He described the BCAs as “the first in Montana, America and the world, representing a significant step forward in our efforts to mange public lands for the benefit of all. President Teddy Roosevelt used to hunt big game in these areas, and I imagine he would be proud to know that we preserved the area for the same purposes. President Trump, who pursues a conservation ethic second only to the Rough Rider himself, continues to build upon his conservation legacy.”
In a press release about the BCAs, Theodore Roosevelt Conservation Partnership President and CEO Whit Fosburgh said, "We greatly appreciate this commitment from the Department of the Interior and the Bureau of Land Management to conserve world-class hunting opportunities using the multiple-use focused Backcountry Conservation Area management tool. From Crooked Creek to Ram Mountain, the Lewistown and Missoula planning areas offer some of the finest big game habitat and hunting in North America, and the BLM has listened to the input of sportsmen and women to strengthen these plans.”
The BCAs overseen by the Missoula field office include the 6,100-acre Hoodoos BCA, the 4,539-acre Ram Mountain BCA and the 2,365-acre Wales BCA, all northeast of Missoula in the Blackfoot River drainage. Lewistown’s new areas are the Arrow Creek BCA at 12,800 acres and the Crooked Creek BCA at 93,400 acres.
The Wales and Hoodoos BCAs were previously designated as Wilderness Study Areas by the Missoula BLM field office. Crooked Creek BCA next to the Missouri Breaks National Monument is made up mostly of wilderness study areas. Maps of the new BCAs were not available at press time.

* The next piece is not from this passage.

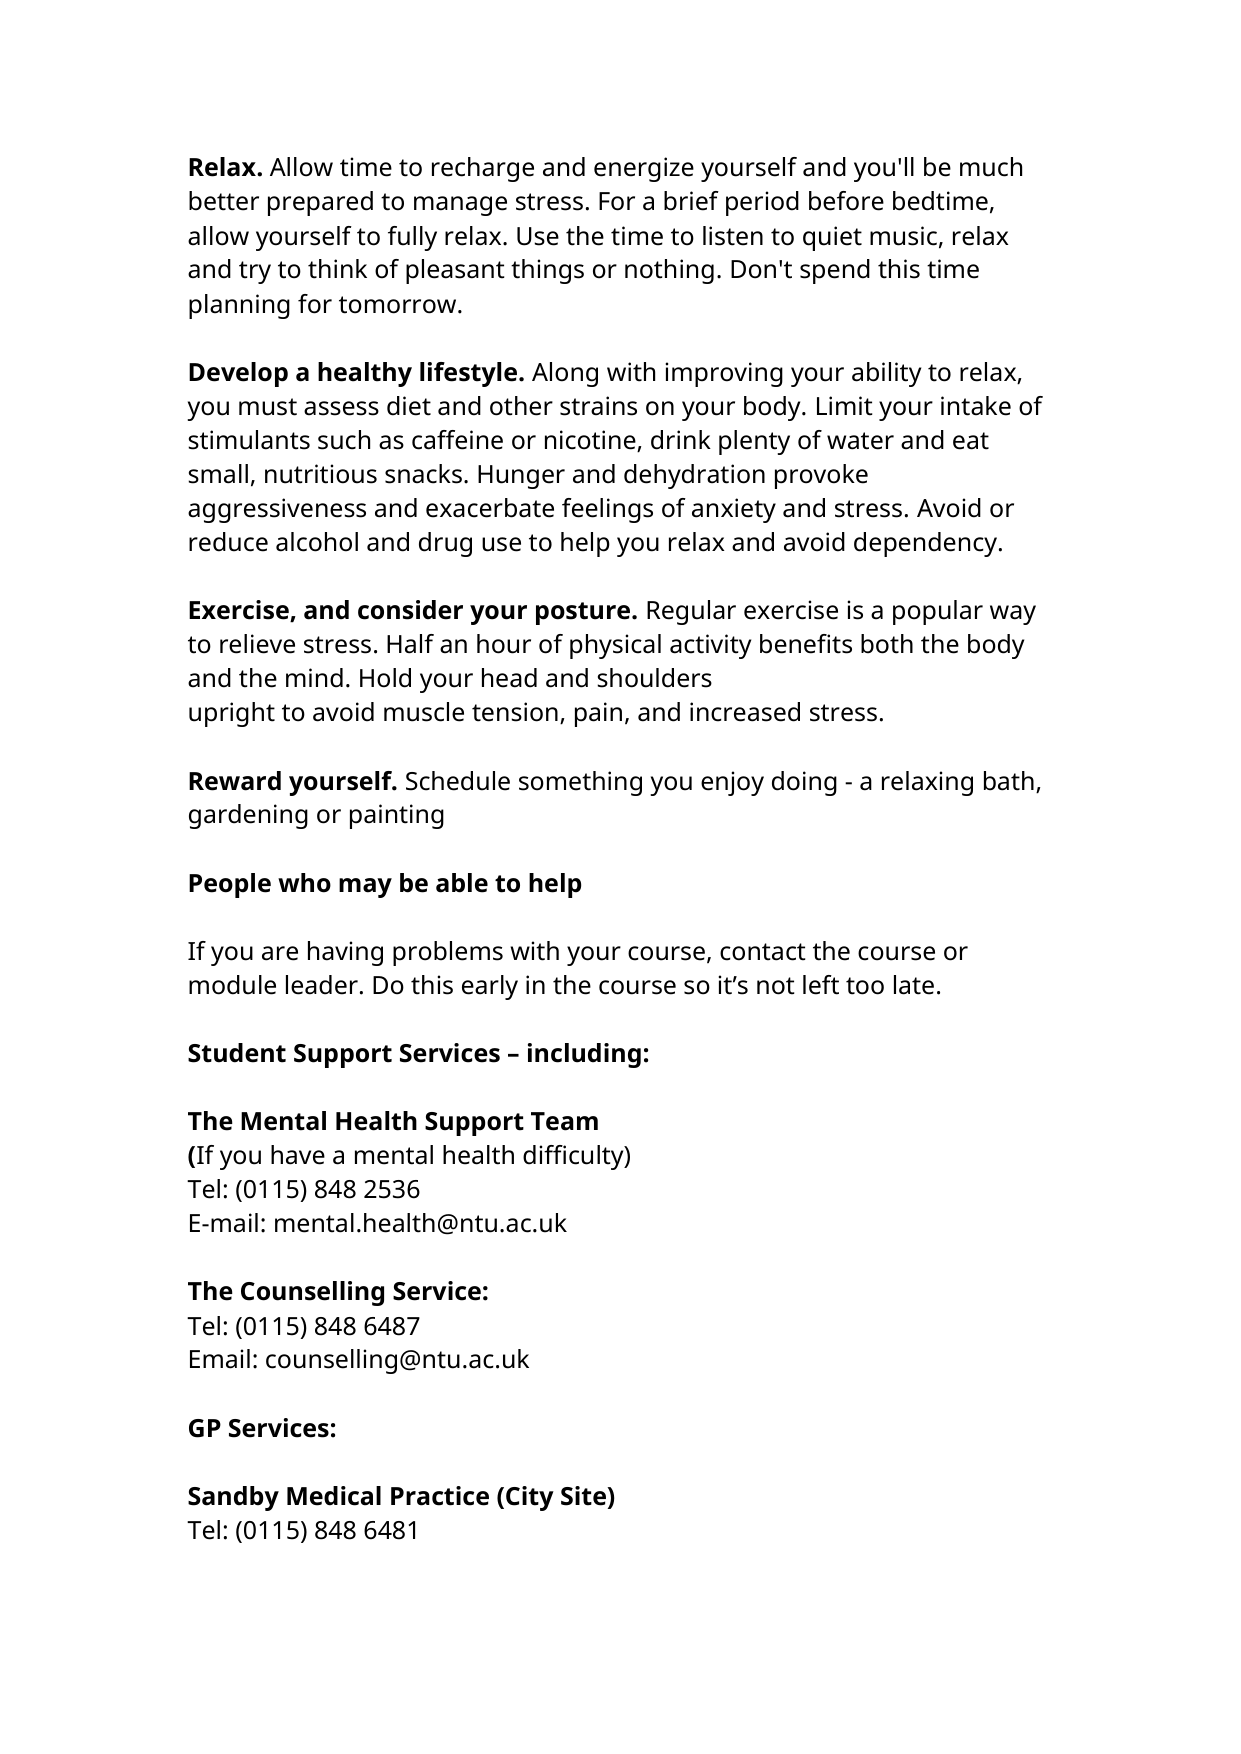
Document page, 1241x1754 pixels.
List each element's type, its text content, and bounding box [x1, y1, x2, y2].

According to the BLM, backcountry conservation areas “promote public access to support wildlife-dependent recreation and hunting opportunities and facilitate long-term maintenance of big-game wildlife populations.” The BLM would restore steams, eliminate invasive species, improve fish passage, reduce the risk of wildfires and increase forage in the areas.

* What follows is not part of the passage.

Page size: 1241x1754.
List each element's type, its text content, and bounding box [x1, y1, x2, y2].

However, that ignores the needs of non-game animals and plants, according to Michael Garrity of the Alliance for the Wild Rockies, which filed 34 pages of objections to the new plans.
“They’re going to manage the land primarily for recreational uses,” Garrity said. “The plans failed to maintain (federal) Wild and Scenic River characteristics on the Missouri River. And the bureau doesn’t have a conservation strategy for lots of different sensitive species in the plans.”
In his lawsuit, Bullock accused Pendley of ignoring public input and field office staff recommendations. In written comments to the agency on April 13, he noted the BCA designation wasn’t adequate to protect the wilderness characteristics on the Missoula-area landscapes. And the Lewistown-area proposals’ design “may not adequately safeguard important wildlife habitat and primitive recreation experiences.”
“BLM’s choice to proceed in implementing parts of the Resource Management Plans for Missoula and Lewistown without taking into consideration the governor’s serious concerns about the plans’ deficiencies shows that Pendley’s continued exercise of the director’s authority has detrimental consequences for the state of Montana,” Bullock spokeswoman Marissa Perry said about the BLM announcement.
A spokesman for the BLM said the agency would not comment on Bullock’s lawsuit until it had filed its own court response.
In the lawsuit, Bullock also alleged Pendley failed to properly cooperate with the state authorities or public.
“William Pendley was quoted in several press releases touting the resource management plan’s accomplishments,” Bullock wrote. “This pattern and practice of failing to manage public lands under principles of multiple use, fulfilling state consultation requirements and adequately protecting lands with wilderness characteristics and areas of critical environmental concern has been and continues to be implemented by Pendley, who serves unlawfully as the Bureau’s acting director and who continues to oversee the resource management plan development process while his nomination is pending,” Bullock’s lawsuit states.
“The draft plan returned by the Bureau that covers the Missoula Field Office proposed eliminating half of the 1,225 acres managed under the areas-of-critical-environmental-concern designation in its preferred alternative,” Bullock’s lawsuit alleged. “Both plans returned by the Bureau ignored the roughly 205,000 acres of lands that met the agency’s own criteria for Lands with Wilderness Characteristics.” That violates the Federal Land Management Policy Act requirement to prioritize areas of critical environmental concern, Bullock contended.
The new resource management plans and their backcountry conservation area designations are expected to be published in the Federal Register on Thursday.